Jobs:
1. Reproduce the passage on Zen practice word for word, from its first line to its last.
2. Format the dataset entries from the line containing "name author: J.F. Macbr." through the line containing "collection date: 1978-02-13" as a JSON list of strings, with one string per line and blank lines omitted.

Source passage:
• • •

That worked for me. Searching for something that isn't there, we will never find it. GO and DO, and there it will be. No searching, no discovery. It is just there.
I was a little concerned by something else:
Practice doesn't mean, in the middle of a fight with somebody, to stop and say, "I'm going to experience this." The more mature our practice, the more we can do that naturally as the anger arises.
This is the second or third time that Joko has called me out directly on something I do regularly! In the course of conflict, or especially when I recognize conflict or anger about to arise/arising, I make non-effort to release my attachments and simply experience. Typically when I do this the conflict melts away. But here is Joko, once more confounding my expectations, saying this is wrong.
The more mature our practice, the more we can do that naturally as the anger arises.
I make non-effort to release my attachments and simply experience.
Sounds like you are doing the right thing to me. Maybe we are reading it differently?
Gassho,
Jordan
Yours in practice,
Jordan ("Fu Ken" translates to "Wind Sword", Dharma name givin to me by Jundo, I am so glad he did not name me Wind bag.)
Still can't find the book.
Can't say I'm searching for it any more: I'm just waiting to come across it, to have it appear as I go about my business.
Yet, I think this is pertinent to the topic. One group I sat with (Soto/Shikantaza) would give sitting instructions almost each and every time. I never got tired of hearing them. At the end of instructions was the closing phrase: "This is Dogen's zen or shikantaza: sitting for the sake of sitting, no goals, no attainment, just sit."

• • •

Dataset items:
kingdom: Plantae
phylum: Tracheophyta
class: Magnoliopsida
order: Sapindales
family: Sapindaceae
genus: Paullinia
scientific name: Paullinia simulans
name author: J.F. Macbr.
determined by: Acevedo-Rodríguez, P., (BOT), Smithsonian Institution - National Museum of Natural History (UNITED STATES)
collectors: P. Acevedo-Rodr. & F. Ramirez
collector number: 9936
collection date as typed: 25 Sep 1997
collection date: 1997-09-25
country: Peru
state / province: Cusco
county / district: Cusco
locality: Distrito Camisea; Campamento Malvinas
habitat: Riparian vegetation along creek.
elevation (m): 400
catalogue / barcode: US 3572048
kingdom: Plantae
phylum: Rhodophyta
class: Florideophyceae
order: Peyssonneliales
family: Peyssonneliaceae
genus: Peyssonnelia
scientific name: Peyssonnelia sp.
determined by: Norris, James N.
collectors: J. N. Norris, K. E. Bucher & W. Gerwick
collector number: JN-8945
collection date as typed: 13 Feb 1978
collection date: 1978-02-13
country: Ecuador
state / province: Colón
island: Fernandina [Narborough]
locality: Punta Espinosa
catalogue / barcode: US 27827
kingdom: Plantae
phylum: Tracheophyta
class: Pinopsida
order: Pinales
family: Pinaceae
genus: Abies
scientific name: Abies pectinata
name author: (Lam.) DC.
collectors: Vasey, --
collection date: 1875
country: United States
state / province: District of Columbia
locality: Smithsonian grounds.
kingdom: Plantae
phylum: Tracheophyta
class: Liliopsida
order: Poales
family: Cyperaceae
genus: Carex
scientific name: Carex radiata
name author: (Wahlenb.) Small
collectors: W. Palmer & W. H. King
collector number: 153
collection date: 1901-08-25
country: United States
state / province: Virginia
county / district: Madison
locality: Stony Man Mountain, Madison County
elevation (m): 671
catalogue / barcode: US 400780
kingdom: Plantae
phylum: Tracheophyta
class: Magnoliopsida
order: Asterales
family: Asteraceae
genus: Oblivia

• • •

Results:
1.
That worked for me. Searching for something that isn't there, we will never find it. GO and DO, and there it will be. No searching, no discovery. It is just there.
I was a little concerned by something else:
Practice doesn't mean, in the middle of a fight with somebody, to stop and say, "I'm going to experience this." The more mature our practice, the more we can do that naturally as the anger arises.
This is the second or third time that Joko has called me out directly on something I do regularly! In the course of conflict, or especially when I recognize conflict or anger about to arise/arising, I make non-effort to release my attachments and simply experience. Typically when I do this the conflict melts away. But here is Joko, once more confounding my expectations, saying this is wrong.
The more mature our practice, the more we can do that naturally as the anger arises.
I make non-effort to release my attachments and simply experience.
Sounds like you are doing the right thing to me. Maybe we are reading it differently?
Gassho,
Jordan
Yours in practice,
Jordan ("Fu Ken" translates to "Wind Sword", Dharma name givin to me by Jundo, I am so glad he did not name me Wind bag.)
Still can't find the book.
Can't say I'm searching for it any more: I'm just waiting to come across it, to have it appear as I go about my business.
Yet, I think this is pertinent to the topic. One group I sat with (Soto/Shikantaza) would give sitting instructions almost each and every time. I never got tired of hearing them. At the end of instructions was the closing phrase: "This is Dogen's zen or shikantaza: sitting for the sake of sitting, no goals, no attainment, just sit."

2.
[
  "name author: J.F. Macbr.",
  "determined by: Acevedo-Rodríguez, P., (BOT), Smithsonian Institution - National Museum of Natural History (UNITED STATES)",
  "collectors: P. Acevedo-Rodr. & F. Ramirez",
  "collector number: 9936",
  "collection date as typed: 25 Sep 1997",
  "collection date: 1997-09-25",
  "country: Peru",
  "state / province: Cusco",
  "county / district: Cusco",
  "locality: Distrito Camisea; Campamento Malvinas",
  "habitat: Riparian vegetation along creek.",
  "elevation (m): 400",
  "catalogue / barcode: US 3572048",
  "kingdom: Plantae",
  "phylum: Rhodophyta",
  "class: Florideophyceae",
  "order: Peyssonneliales",
  "family: Peyssonneliaceae",
  "genus: Peyssonnelia",
  "scientific name: Peyssonnelia sp.",
  "determined by: Norris, James N.",
  "collectors: J. N. Norris, K. E. Bucher & W. Gerwick",
  "collector number: JN-8945",
  "collection date as typed: 13 Feb 1978",
  "collection date: 1978-02-13"
]